Di seguito è illustrato il percorso del paziente diabetico, dal momento in cui viene attribuita la classe di rischio (fig.3).

Una volta attribuita la classe di rischio nell’Ambulatorio di Screening, il paziente potrà accedere all’Ambulatorio del Piede, se in fase acuta, o all’Ambulatorio podologico per il trattamento di condizioni post-ulcerative; oppure, se non ha ancora sviluppato lesione, sarà di nuovo preso in cura dal medico di medicina generale/infermiere territoriale che provvederanno al follow up e lo indirizzeranno al podologo, in servizio presso la casa della salute, nel caso sia rilevata una situazione a rischio o predisponente la lesione. Come abbiamo detto, la presa in carico del paziente a CdR 3 è gestita dal podologo operativo presso la diabetologia, che provvederà a fissare con lui visite periodiche di controllo; sarà compito dell’infermiere della sanità di iniziativa monitorare lo stato del piede fino al giorno prestabilito: nel dubbio clinico potrà comunque interfacciarsi e chiedere consulenza al podologo integrato nel primo livello di assistenza sanitaria.

La comunicazione tra infermieri territoriali e podologo che operano nelle strutture adibite alle cure primarie, dovrà essere promossa e facilitata: questi potrebbe prestare servizio a domicilio o offrire consulenza qualora l’infermiere lo richieda; inoltre, qualora un paziente si presenti con una lesione ulcerativa da sovraccarico al piede, le suddette figure dovranno collaborare nell’effettuare un nuovo screening, applicare medicazioni, confezionare protezioni e scarichi temporanei e provvedere all’invio alla diabetologia. Oltre alla distribuzione dei pazienti per classe di rischio, l’accesso al servizio territoriale di podologia potrà essere condizionato dalla presenza o meno di determinate risorse e strumentazioni messe a disposizione dalla struttura ospitante e soprattutto dall’area di provenienza e AFT di riferimento del cittadino: infatti, per evitare la creazione di ingenti liste di attesa di soggetti diabetici, solo i pazienti delle AFT/UCCP che prevedono una collaborazione con il podologo territoriale, potranno accederevi; quindi, l’ambulatorio podologico del reparto di diabetologia dovrà mantenere la presa in carico dei pazienti (sia in prevenzione primaria che secondaria) la cui AFT non preveda supporto del podologo adibito alle cure primarie. Nel nuovo assetto delineato e grazie ad una ridistribuzione dei pazienti, potremmo assistere ad un potenziamento del servizio podologico in tutti i suoi aspetti: il podologo che opera presso il centro di secondo/terzo livello avrà l’opportunità di attuare nuovi protocolli di trattamento su piede diabetico (ortoplastia, ortonixia, applicazione di medicazioni su base biomeccanica in collaborazione con gli infermieri, visita e prescrizione di ortesi plantare) o prestare assistenza nei vari presidi ospedalieri (ad esempio nell’Ospedale di Santa Maria Annunziata a Firenze), o promuovere controlli ravvicinati dei suoi pazienti, mentre quello

in carico presso la casa della salute avrà la possibilità di dedicare buona parte del suo orario lavorativo anche a soggetti non diabetici presenti su territorio.

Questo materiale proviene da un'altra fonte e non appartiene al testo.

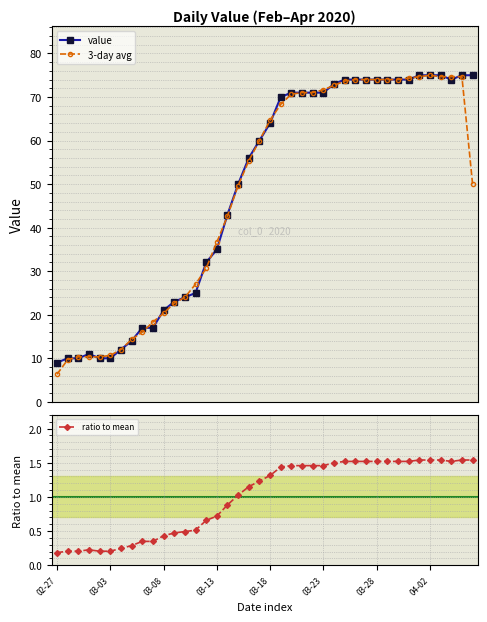

Read the 3-day avg value at 11.

22.7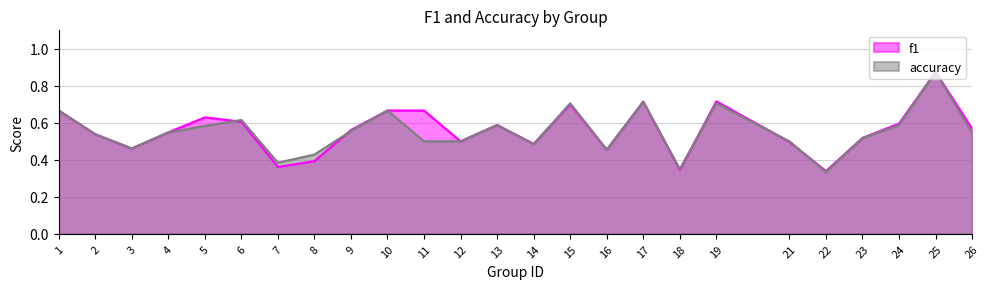

True or false: f1 has a value of 1.2 at 11.

False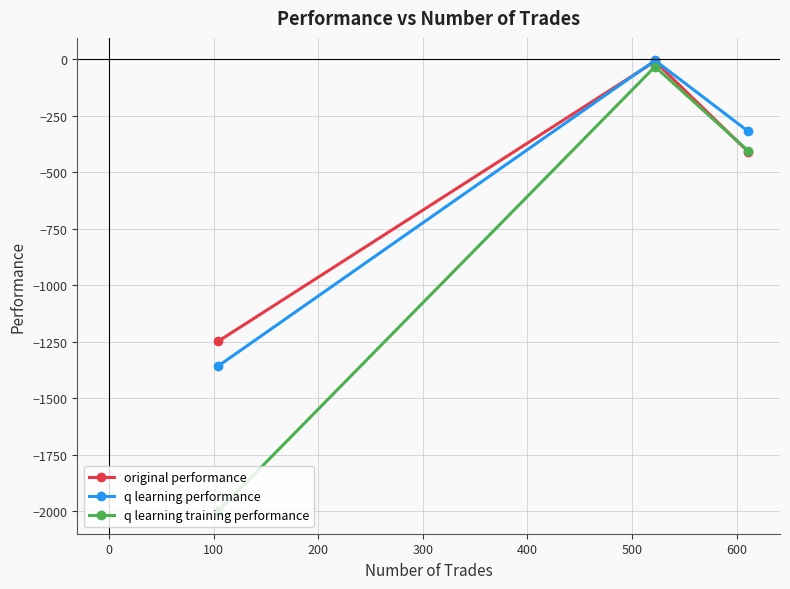

What are all the series names shown in the legend?

original performance, q learning performance, q learning training performance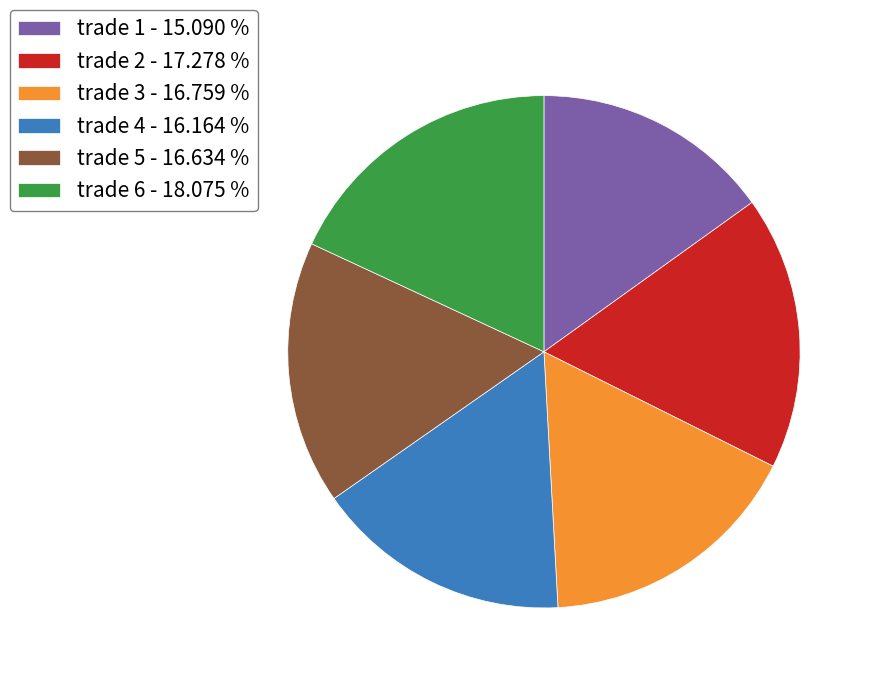

Between trade 3 and trade 4, which is larger?

trade 3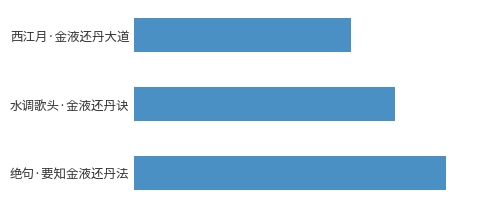

What is the minimum value shown in the chart?

156697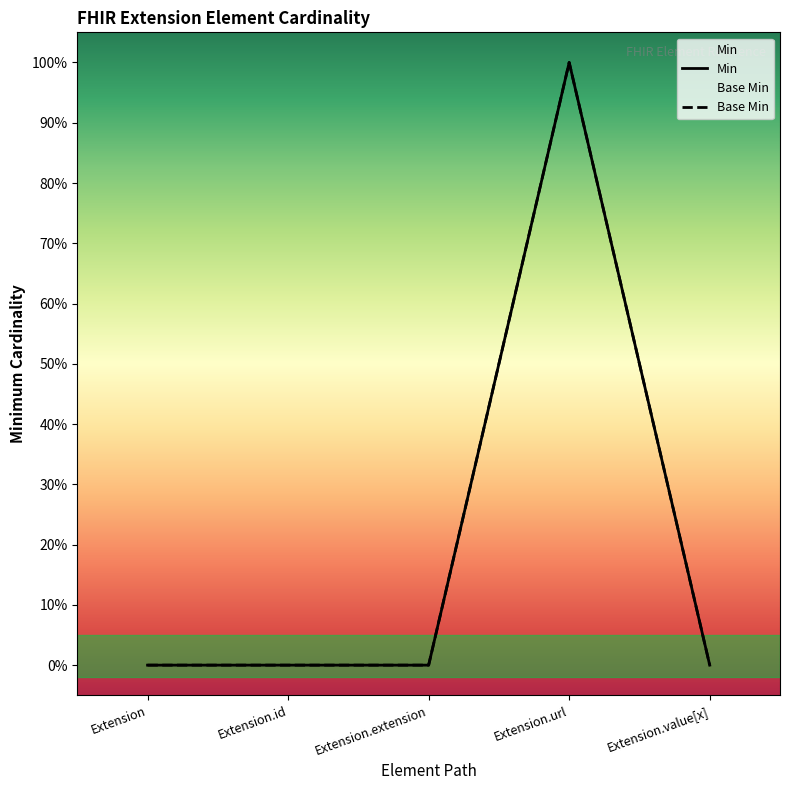

How many lines are shown in the chart?

2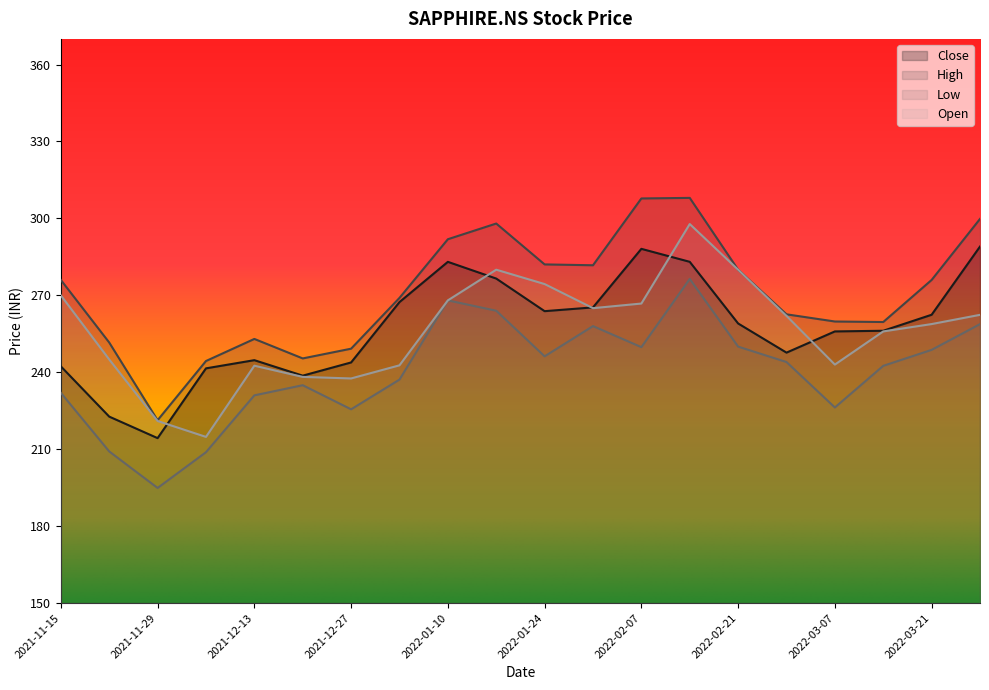

What are all the series names shown in the legend?

Close, High, Low, Open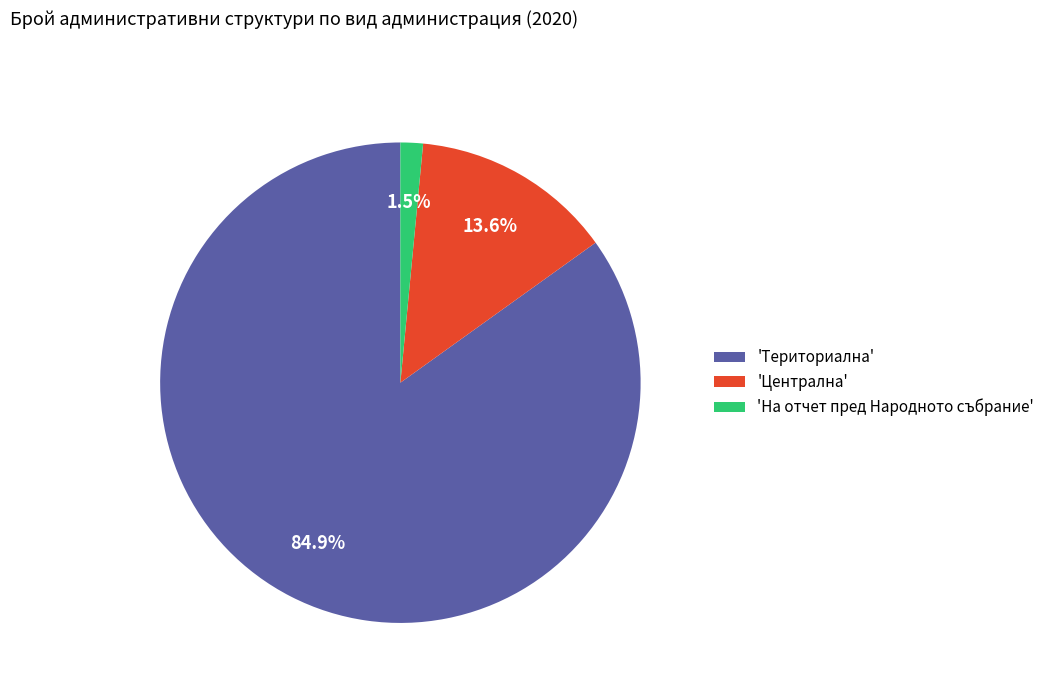

Does any single category account for the majority?

Yes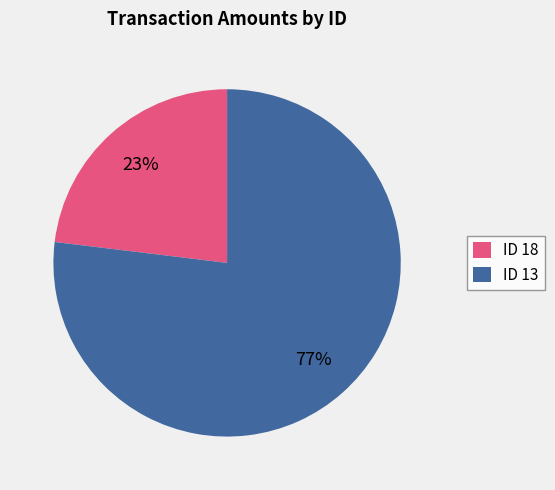

Does any single category account for the majority?

Yes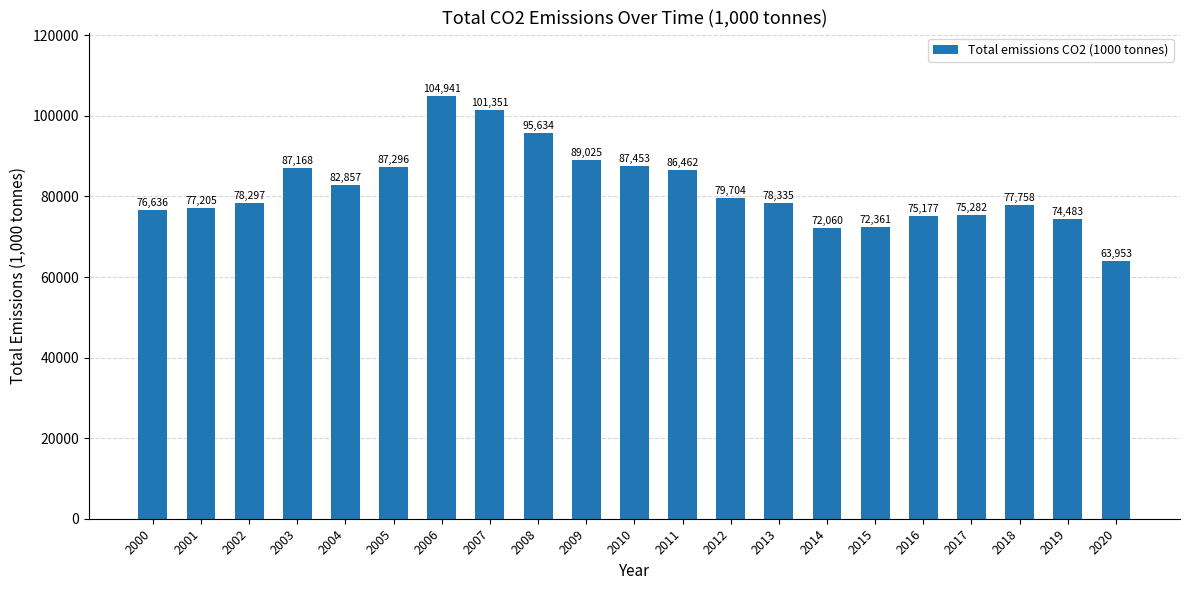

Are the bars horizontal?

No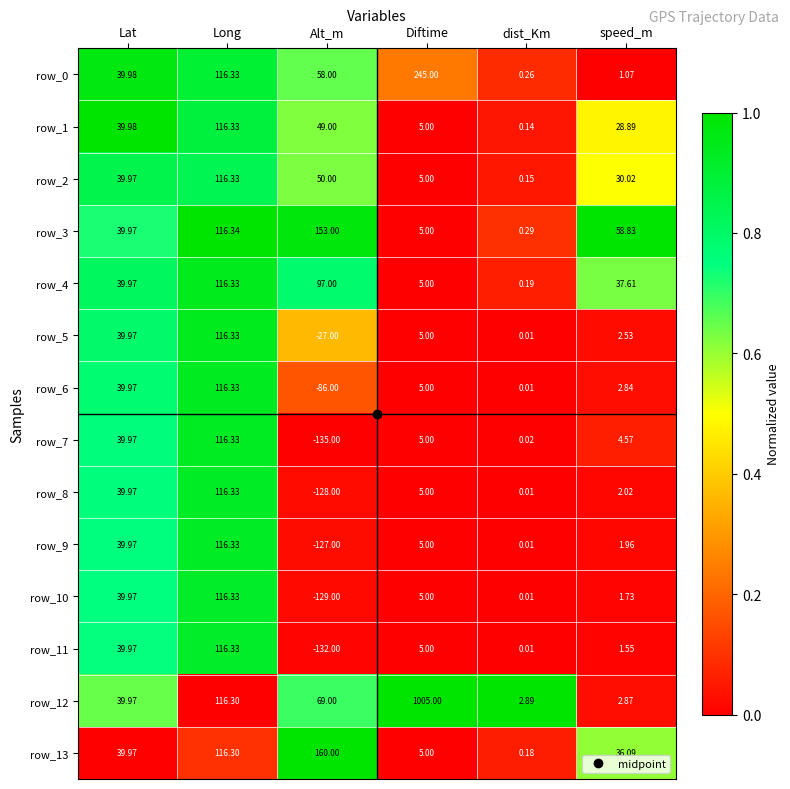

List the labels in order of row_4 value, largest first.

Long, Alt_m, Lat, speed_m, Diftime, dist_Km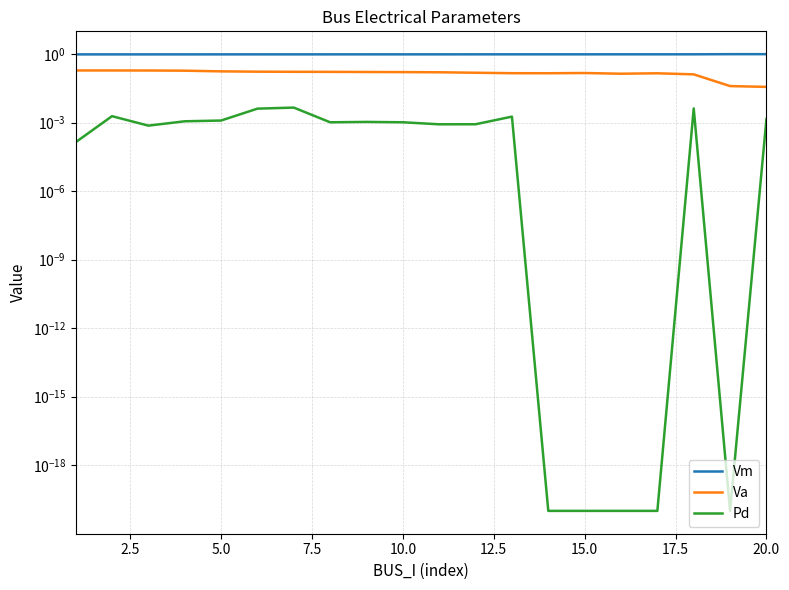

How many lines are shown in the chart?

3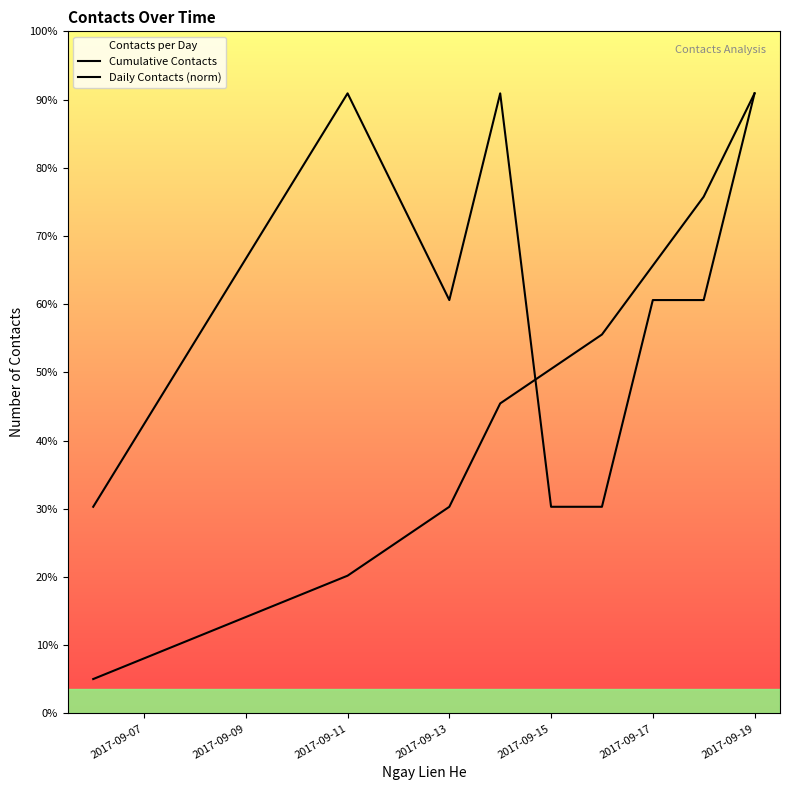

What is the difference between the maximum and second lowest values in the Daily Contacts (norm) series?

12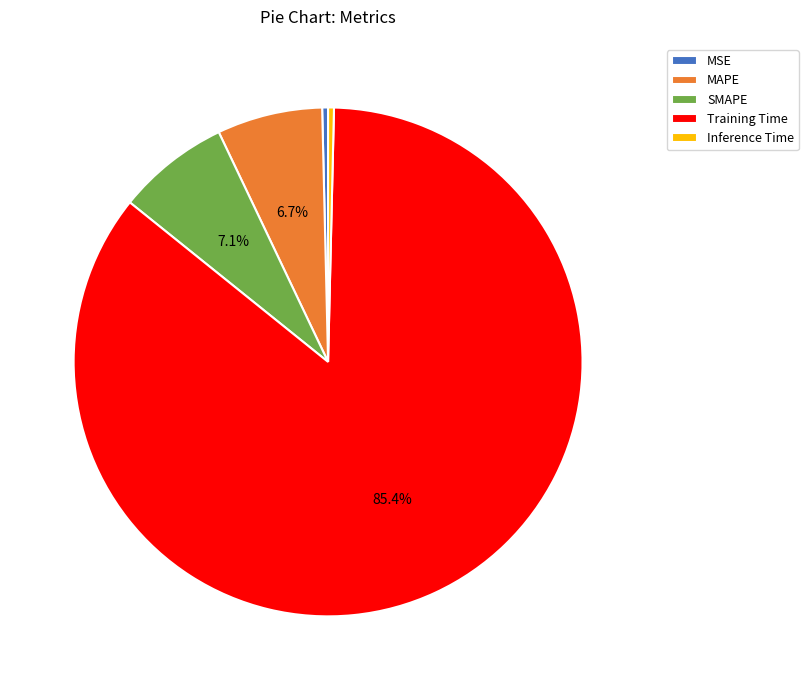

Which slice is the largest?

Training Time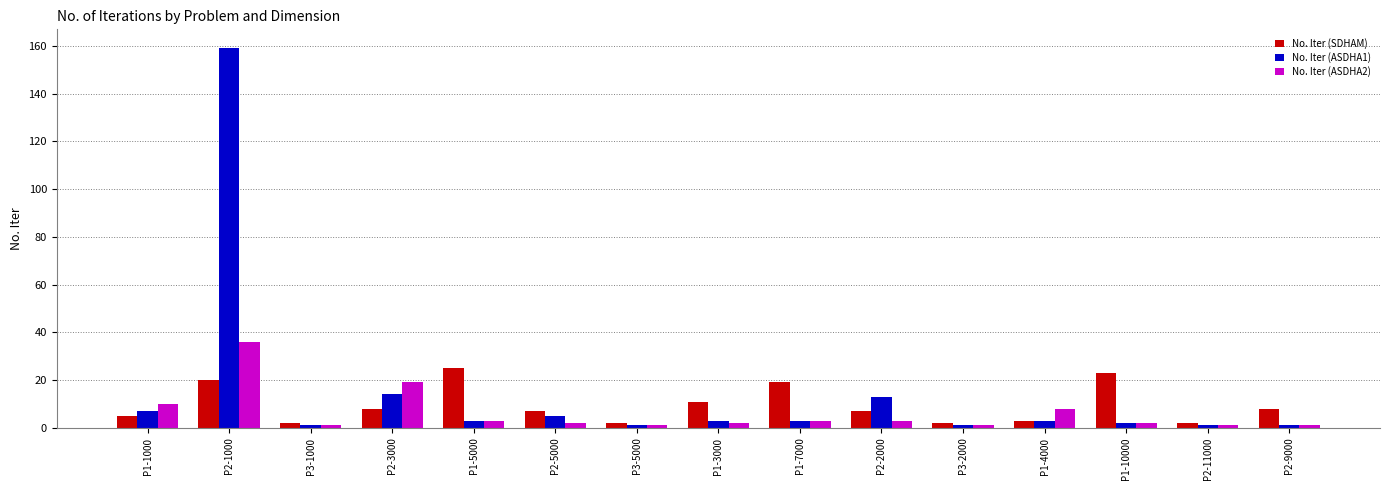

Between P2-1000 and P2-3000, which series saw the biggest shift?

No. Iter (ASDHA1)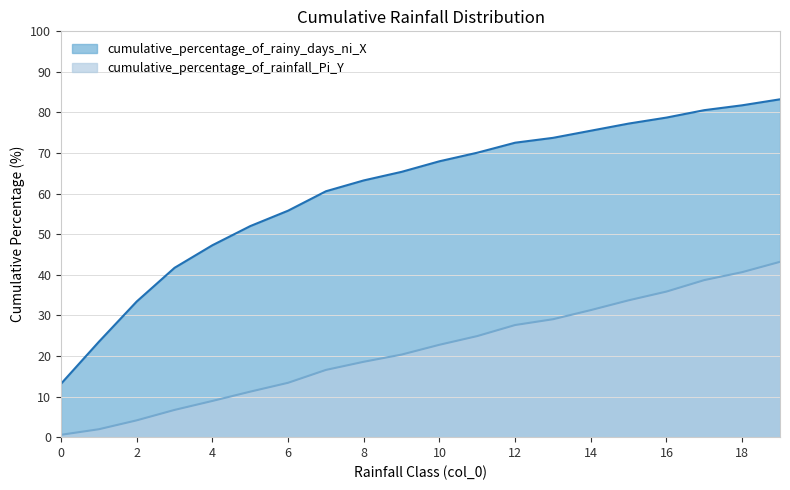

True or false: cumulative_percentage_of_rainy_days_ni_X and cumulative_percentage_of_rainfall_Pi_Y intersect in this chart.

False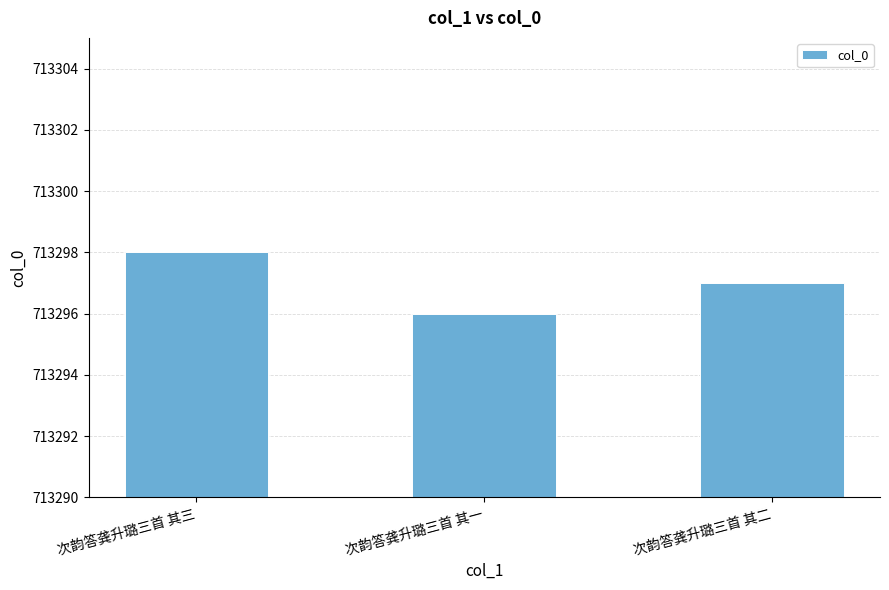

Which has a higher value, 次韵答龚升璐三首 其三 or 次韵答龚升璐三首 其一?

次韵答龚升璐三首 其三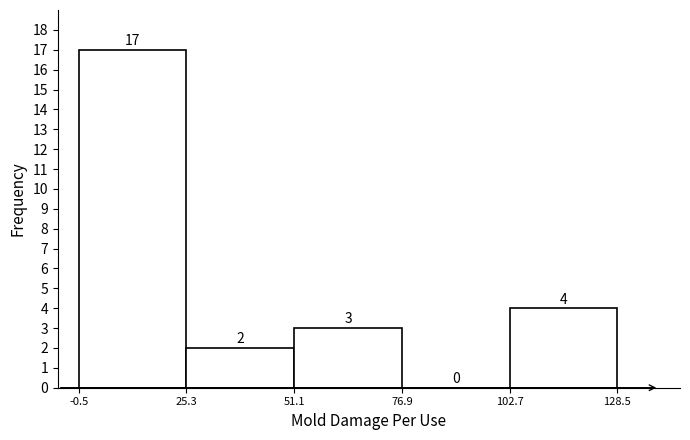

Reading left to right, transcribe this chart: for each bar, give the range it covers on the x-axis and its height.

-0.5 to 25.3: 17
25.3 to 51.1: 2
51.1 to 76.9: 3
76.9 to 102.7: 0
102.7 to 128.5: 4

La forma assistenziale alle cure primarie, specificata nel contratto di lavoro, può essere di tipo consulenziale, per cui il dipendente podologo ASL offre alcune delle ore di servizio presso le case della salute su richiesta, oppure può essere attivato un concorso che preveda stabilmente la suddetta figura presso tali strutture: in quest’ultimo caso l’interazione tra podologo e territorio sarebbe notevolmente rafforzata e quindi più auspicabile.